For some, this is the heart of the matter: what effect will limited private enterprise and increased exposure to Americans have on the values that most Cubans want to preserve: universal health care, universal education, egalitarianism, anti-imperialism?
“Economically, no one knows what’s going to happen,” says Murray-Bozeman, who majors in economics and comp lit. “But things are opening up. Cubans have access to more ideas. There is censorship, but freedom of the press is growing with blogs. Americans are coming, and Cubans can travel more. People I met see these as positive changes, and they want them to continue, even if they don’t know where they’ll end up.”
One place they aren’t likely to end up, according to SIPA’s Sabatini, is shareholder heaven. “The intention of the Obama administration was always to get businesses engaged and see what’s possible, and we’re seeing that,” Sabatini says. “But Cuba is not going to be a paradise for US investors. That’s because it’s a country of eleven million poor people, with very stringent requirements on investment.”
Coatsworth says that what the Cuban authorities have in mind is a process “similar to the Chinese or Vietnamese models, where you liberalize the economy without changing the political structure. I think the Cuban government has some time to demonstrate that it can organize the economy in a way that not only provides basic services, but also grows rapidly and offers a future to its citizens.
“If they can do that,” says Coatsworth, “it would be great for the Cuban people, and in the long run it would probably lead to greater liberalization in politics.”
Jeffrey DeLaurentis lives in the US chief of mission residence, a sixty-five-room neoclassical limestone mansion built in 1941 in an outlying section of Havana once known as Country Club Park. The Obamas stayed there during their visit.

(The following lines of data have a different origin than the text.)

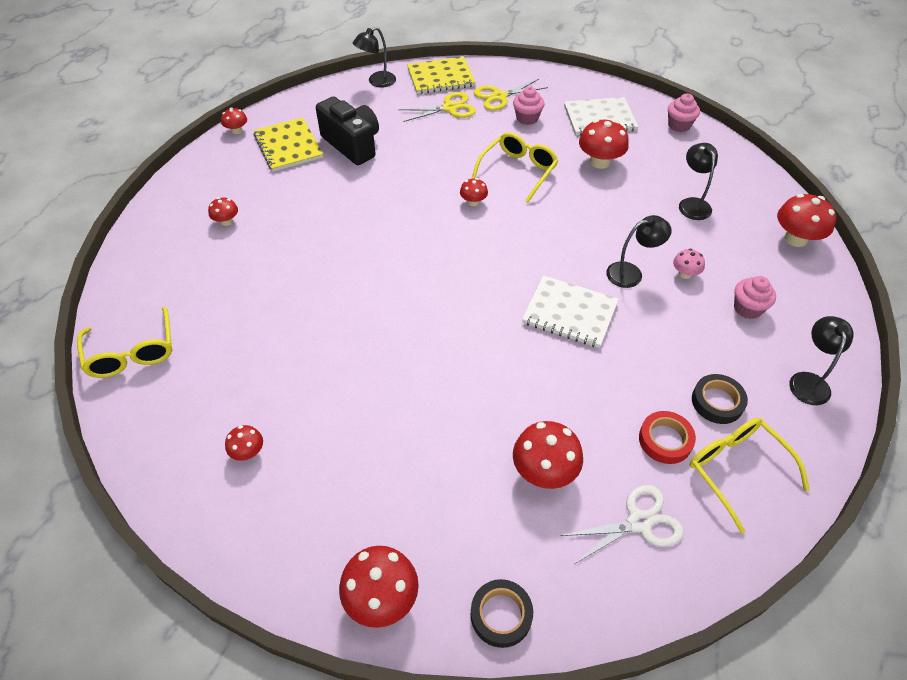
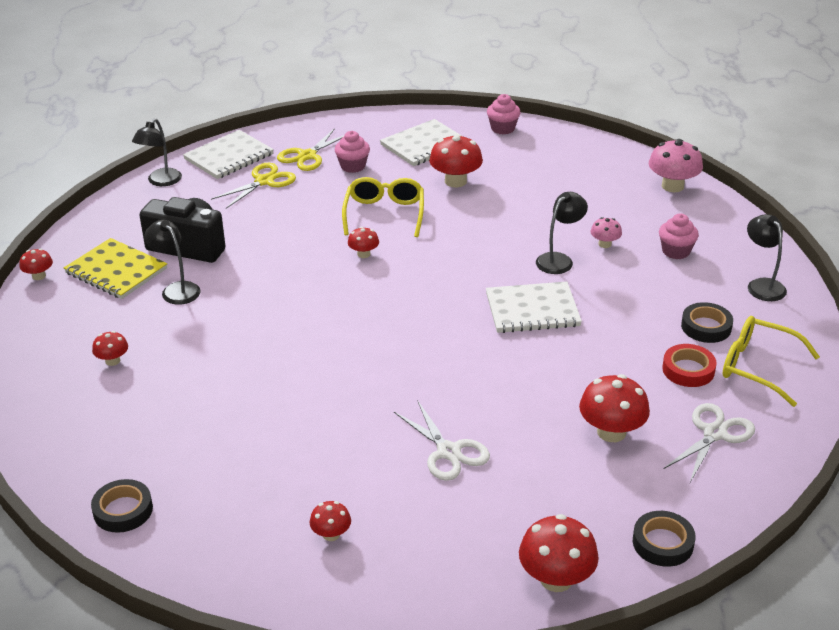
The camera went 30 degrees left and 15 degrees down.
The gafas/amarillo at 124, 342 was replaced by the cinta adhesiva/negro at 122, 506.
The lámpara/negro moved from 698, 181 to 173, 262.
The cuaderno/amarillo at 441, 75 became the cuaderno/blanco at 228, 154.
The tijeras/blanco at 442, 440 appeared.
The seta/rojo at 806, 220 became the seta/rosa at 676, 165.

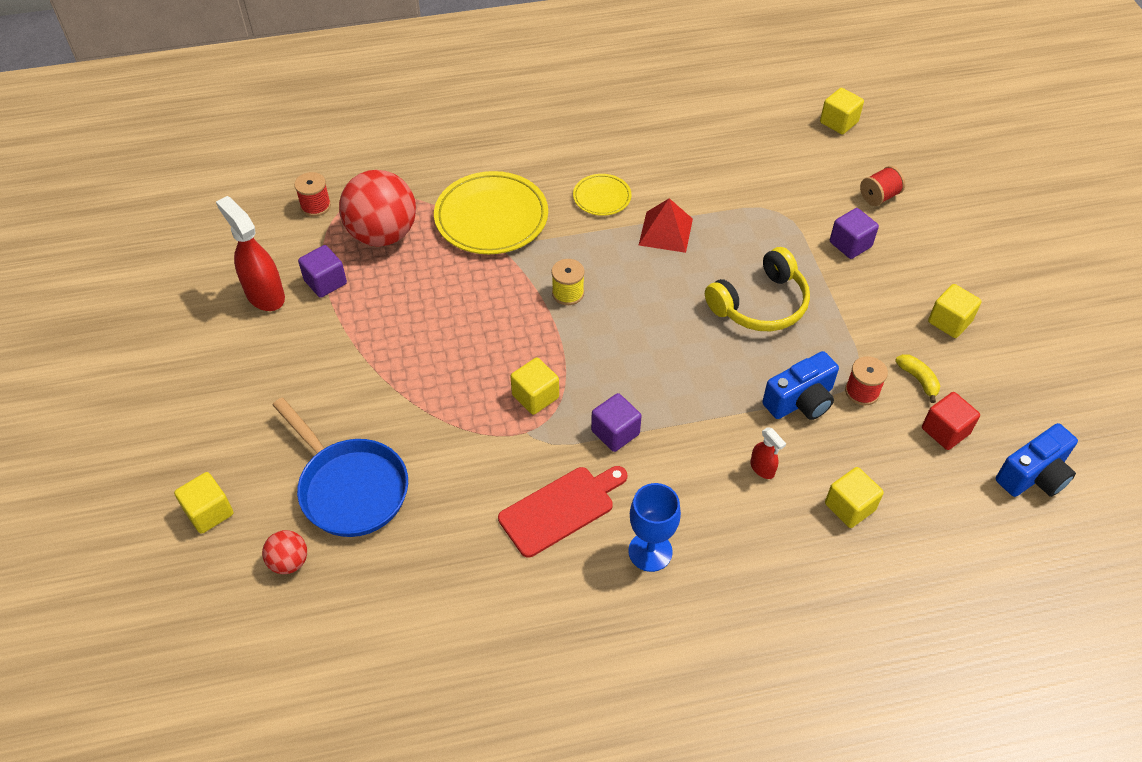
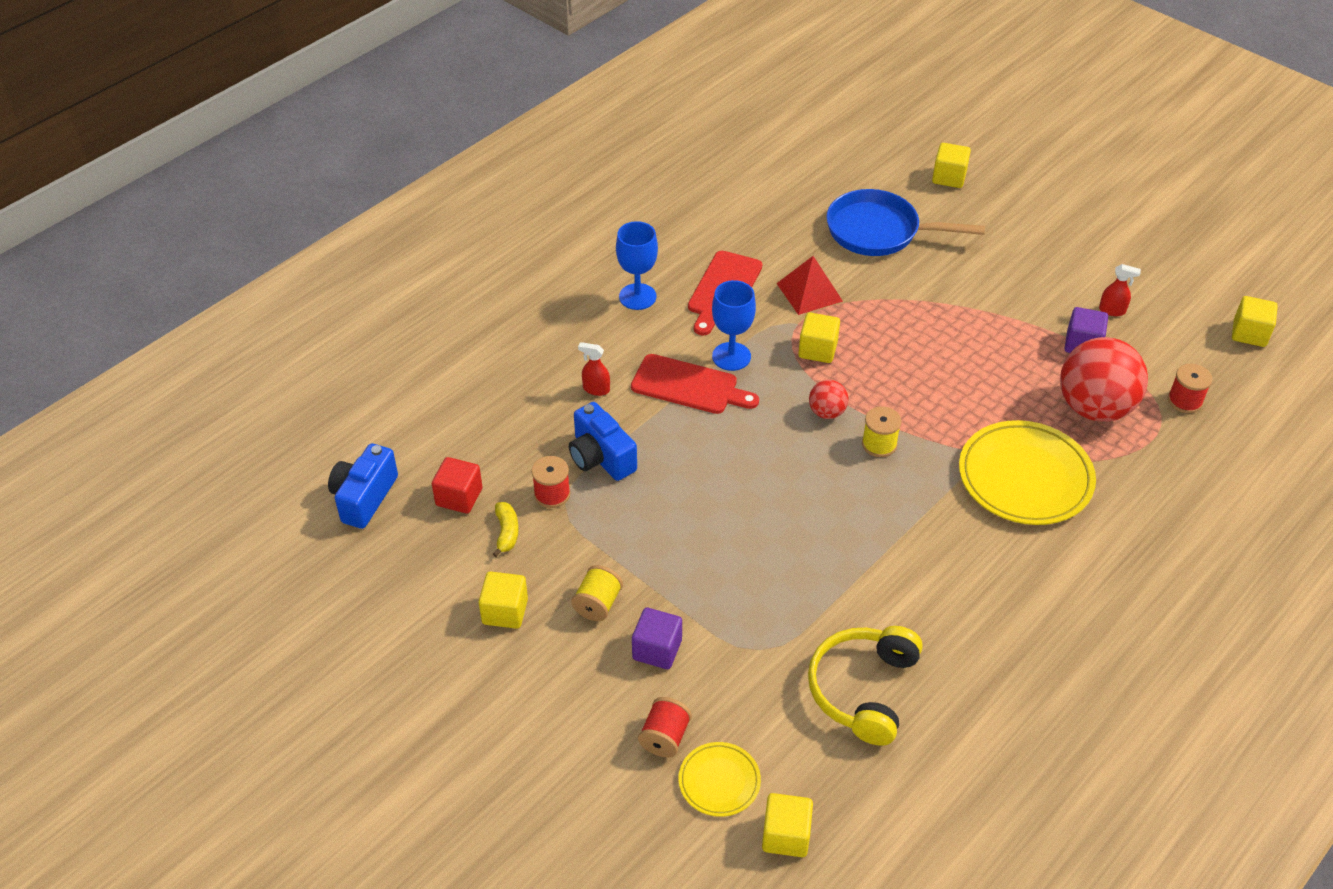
The camera went 145 degrees right and 5 degrees down.
The plátano/amarillo at 917, 378 turned 120 degrees counterclockwise.
The cámara/azul at 800, 385 turned 60 degrees counterclockwise.
The carrete/amarillo at 597, 593 appeared.
The tabla de cortar/rojo at 695, 384 appeared.
The plato/amarillo moved from 602, 195 to 720, 779.
The cubo/morado at 616, 422 was replaced by the copa/azul at 734, 325.
The pirámide/rojo moved from 666, 225 to 809, 285.
The auriculares/amarillo moved from 757, 289 to 865, 686.
The pelota/rojo moved from 284, 552 to 828, 399.
The pulverizador/rojo at 250, 253 changed to 0.50 times the size.
The cubo/amarillo moved from 854, 497 to 1255, 321.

But DeLaurentis’s real home is the embassy building, to which he first came twenty-five years ago. It’s from this base that he conducts his diplomatic duties: e-mails, meetings with the foreign ministry and other Cuban officials, talks with Cuban and American groups and members of civil society, contact with diplomatic counterparts and businesspeople, and a lot of phone calls to Washington.
“We’re trying to build an embassy here,” he says.
In some ways, DeLaurentis began building things — bridges, call them — when he was twelve. He could remember the morning he walked into his kitchen and told his parents that he wanted to be a diplomat. His father, an electrical engineer, had been reading the newspaper, and the paper slowly came down. “He was a science guy,” DeLaurentis says, “and he didn’t really understand where that came from.”
DeLaurentis ended up going to the Georgetown School of Foreign Service, and then to Columbia, never suspecting that his bridge would cross a strait and not an ocean.
Outside the embassy windows, the sun passes over the five-hundred-year-old city and resolves into a flat disk of orange in the blue-opal sky; Havana’s mottled colors, the walls and archways of yellow and pink and Key-lime green, ripen in the golden hour.
“The bottom line,” DeLaurentis says, “is that the best way to promote US interests and values is by engaging, developing contacts, communicating, in some cases arguing. Having wider and deeper contact with the Cuban government and the Cuban people obviously puts us in a better place to advocate for the universal values that we believe in, and believe all societies should protect.”
Later that evening, on the Malecón, people stroll, talk, laugh, drink rum, play music, catch a breeze, and talk about everything but politics. Beyond the seawall, the dark water stretches out, black, wide, fusing with the night sky, a gulf of darkness, a hundred miles of it between here and Key West. And though you can’t see them, there are crossings here, their towers planted long ago, their cables slung over the deepest political chasms by the lonely ambassadors and explorers who came to see, to learn, to teach, to help, to connect. Now, more Americans are coming, over bridges quietly built.